Install the package:

$npm install news-rss-scraper

Then use it in your code:

const { scrapeNews } = require('news-rss-scraper');
(async () => {
const results = await scrapeNews({
fetch_full_articles: false,
preset_feed: 'techcrunch',
max_results: 5
});
console.log(results);
})();

🌐 Proxy Configuration

To avoid IP‑based blocking, especially for high‑volume scraping, you can configure proxies. The actor integrates seamlessly with Apify Proxy.

PropertyTypeDescription
useApifyProxyBooleanIf true, enables Apify Proxy. Default: true.
apifyProxyGroupsArrayProxy groups: ["RESIDENTIAL"], ["DATACENTER"], or ["SHADER"]. Residential is recommended for news sites.
proxyUrlsArrayCustom proxy URLs (e.g., ["http://user:pass@proxy.example.com:8080"]). Ignored if useApifyProxy is true.

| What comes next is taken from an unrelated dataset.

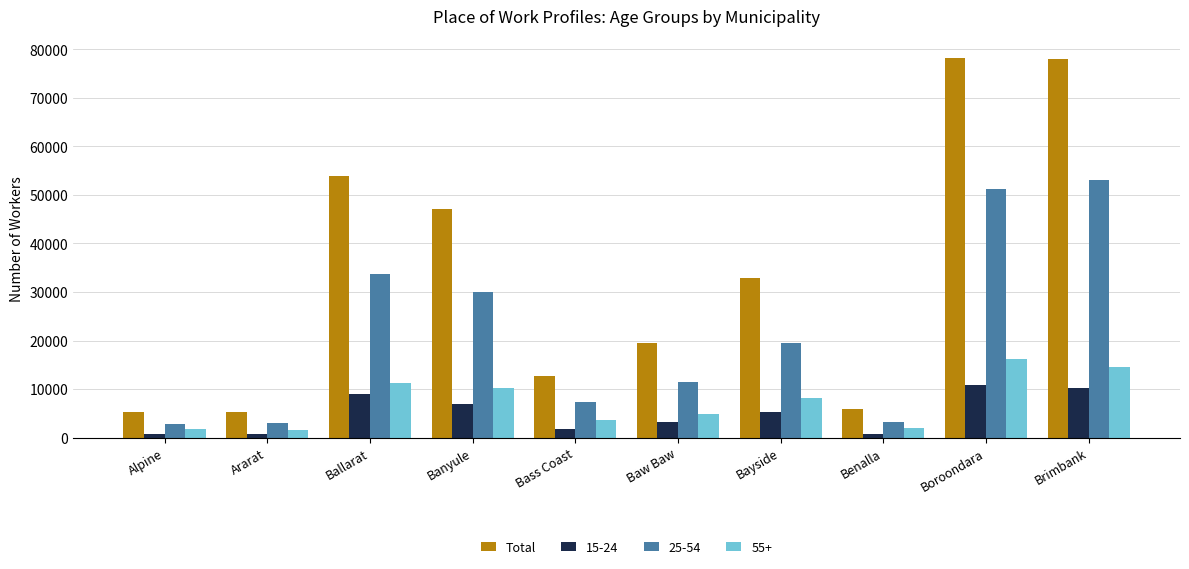

What is the difference between the highest and lowest values at Bayside?

27647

Example with custom proxies:

{
"proxyConfiguration": {
"useApifyProxy": false,
"proxyUrls": ["http://user:pass@123.45.67.89:8080"]
}
}

🧪 Advanced Options

OptionDescription
custom_feed_urlIf you need a feed not in the preset list, provide its full URL here.
full_content_typeWhen fetch_full_articles=true, choose "html" (raw HTML) or "text" (plain text stripped of tags).
timeout_secsTimeout for each individual article fetch. Increase if sites are slow.

❓ FAQ / Troubleshooting

Q: Why are some articles missing images?

A: Not all RSS feeds include image metadata. The actor tries to extract images from the <enclosure> tag or the <media:content> tag. If none exist, the image field will be null.

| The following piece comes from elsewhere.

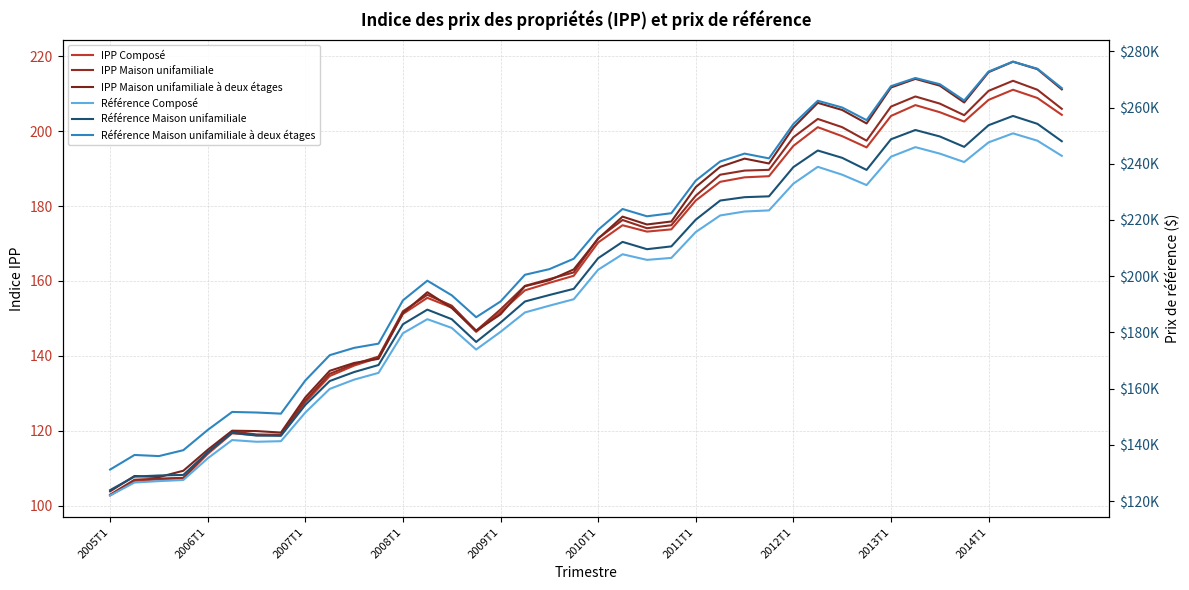

True or false: Référence Maison unifamiliale has a value of 68708.9 at 2014T1.

False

Q: How can I scrape a non‑English news site?

A: Simply provide its RSS feed URL in custom_feed_url. The actor works with any valid RSS/Atom feed regardless of language.

Q: I'm getting blocked / timeouts.

A: Enable residential proxies (apifyProxyGroups: ["RESIDENTIAL"]) and reduce max_results to stay under rate limits. You can also increase timeout_secs.

Q: Can I run this Actor for free?

A: On Apify, each run consumes platform credits. Check Apify pricing for details. A small number of runs may be covered by the free tier.